* Problem details *
A verbatim copy of all the data is required; the pictures should not appear in it.

* Input *
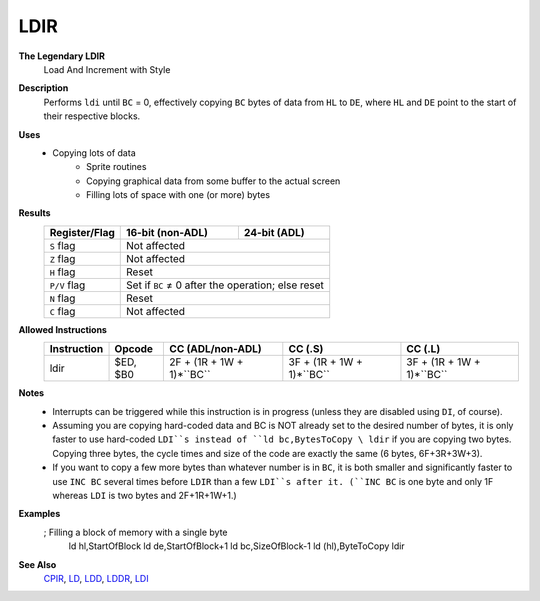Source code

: LDIR
--------

**The Legendary LDIR**
	Load And Increment with Style

**Description**
	| Performs ``ldi`` until ``BC`` = 0, effectively copying ``BC`` bytes of data from ``HL`` to ``DE``, where ``HL`` and ``DE`` point to the start of their respective blocks.
	.. codeblock:: asm

		ldi
		ret po
		jr -5

**Uses**
	- Copying lots of data
		- Sprite routines
		- Copying graphical data from some buffer to the actual screen
		- Filling lots of space with one (or more) bytes

**Results**
	================    ==========================================  ========================================
	Register/Flag       16-bit (non-ADL)                            24-bit (ADL)
	================    ==========================================  ========================================
	``S`` flag          Not affected
	----------------    ------------------------------------------------------------------------------------
	``Z`` flag          Not affected
	----------------    ------------------------------------------------------------------------------------
	``H`` flag          Reset
	----------------    ------------------------------------------------------------------------------------
	``P/V`` flag        Set if ``BC`` ≠ 0 after the operation; else reset
	----------------    ------------------------------------------------------------------------------------
	``N`` flag          Reset
	----------------    ------------------------------------------------------------------------------------
	``C`` flag          Not affected
	================    ====================================================================================

**Allowed Instructions**
	================  ================  =========================  =========================  =========================
	Instruction       Opcode            CC (ADL/non-ADL)           CC (.S)                    CC (.L)
	================  ================  =========================  =========================  =========================
	ldir              $ED, $B0          2F + (1R + 1W + 1)*``BC``  3F + (1R + 1W + 1)*``BC``  3F + (1R + 1W + 1)*``BC``
	================  ================  =========================  =========================  =========================

**Notes**
	- Interrupts can be triggered while this instruction is in progress (unless they are disabled using ``DI``, of course).
	- Assuming you are copying hard-coded data and BC is NOT already set to the desired number of bytes, it is only faster to use hard-coded ``LDI``s instead of ``ld bc,BytesToCopy \ ldir`` if you are copying two bytes. Copying three bytes, the cycle times and size of the code are exactly the same (6 bytes, 6F+3R+3W+3).
	- If you want to copy a few more bytes than whatever number is in ``BC``, it is both smaller and significantly faster to use ``INC BC`` several times before ``LDIR`` than a few ``LDI``s after it. (``INC BC`` is one byte and only 1F whereas ``LDI`` is two bytes and 2F+1R+1W+1.)

**Examples**
	.. codeblock:: asm

	; Filling a block of memory with a single byte
		ld hl,StartOfBlock
		ld de,StartOfBlock+1
		ld bc,SizeOfBlock-1
		ld (hl),ByteToCopy
		ldir

**See Also**
	`CPIR <cpir.html>`_, `LD </en/latest/docs/ld-ex/ld.html>`_, `LDD <ldd.html>`_, `LDDR <lddr.html>`_, `LDI <ldi.html>`_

* Completed task *
Source code

: LDIR
--------

**The Legendary LDIR**
	Load And Increment with Style

**Description**
	| Performs ``ldi`` until ``BC`` = 0, effectively copying ``BC`` bytes of data from ``HL`` to ``DE``, where ``HL`` and ``DE`` point to the start of their respective blocks.
	.. codeblock:: asm

		ldi
		ret po
		jr -5

**Uses**
	- Copying lots of data
		- Sprite routines
		- Copying graphical data from some buffer to the actual screen
		- Filling lots of space with one (or more) bytes

**Results**
	================    ==========================================  ========================================
	Register/Flag       16-bit (non-ADL)                            24-bit (ADL)
	================    ==========================================  ========================================
	``S`` flag          Not affected
	----------------    ------------------------------------------------------------------------------------
	``Z`` flag          Not affected
	----------------    ------------------------------------------------------------------------------------
	``H`` flag          Reset
	----------------    ------------------------------------------------------------------------------------
	``P/V`` flag        Set if ``BC`` ≠ 0 after the operation; else reset
	----------------    ------------------------------------------------------------------------------------
	``N`` flag          Reset
	----------------    ------------------------------------------------------------------------------------
	``C`` flag          Not affected
	================    ====================================================================================

**Allowed Instructions**
	================  ================  =========================  =========================  =========================
	Instruction       Opcode            CC (ADL/non-ADL)           CC (.S)                    CC (.L)
	================  ================  =========================  =========================  =========================
	ldir              $ED, $B0          2F + (1R + 1W + 1)*``BC``  3F + (1R + 1W + 1)*``BC``  3F + (1R + 1W + 1)*``BC``
	================  ================  =========================  =========================  =========================

**Notes**
	- Interrupts can be triggered while this instruction is in progress (unless they are disabled using ``DI``, of course).
	- Assuming you are copying hard-coded data and BC is NOT already set to the desired number of bytes, it is only faster to use hard-coded ``LDI``s instead of ``ld bc,BytesToCopy \ ldir`` if you are copying two bytes. Copying three bytes, the cycle times and size of the code are exactly the same (6 bytes, 6F+3R+3W+3).
	- If you want to copy a few more bytes than whatever number is in ``BC``, it is both smaller and significantly faster to use ``INC BC`` several times before ``LDIR`` than a few ``LDI``s after it. (``INC BC`` is one byte and only 1F whereas ``LDI`` is two bytes and 2F+1R+1W+1.)

**Examples**
	.. codeblock:: asm

	; Filling a block of memory with a single byte
		ld hl,StartOfBlock
		ld de,StartOfBlock+1
		ld bc,SizeOfBlock-1
		ld (hl),ByteToCopy
		ldir

**See Also**
	`CPIR <cpir.html>`_, `LD </en/latest/docs/ld-ex/ld.html>`_, `LDD <ldd.html>`_, `LDDR <lddr.html>`_, `LDI <ldi.html>`_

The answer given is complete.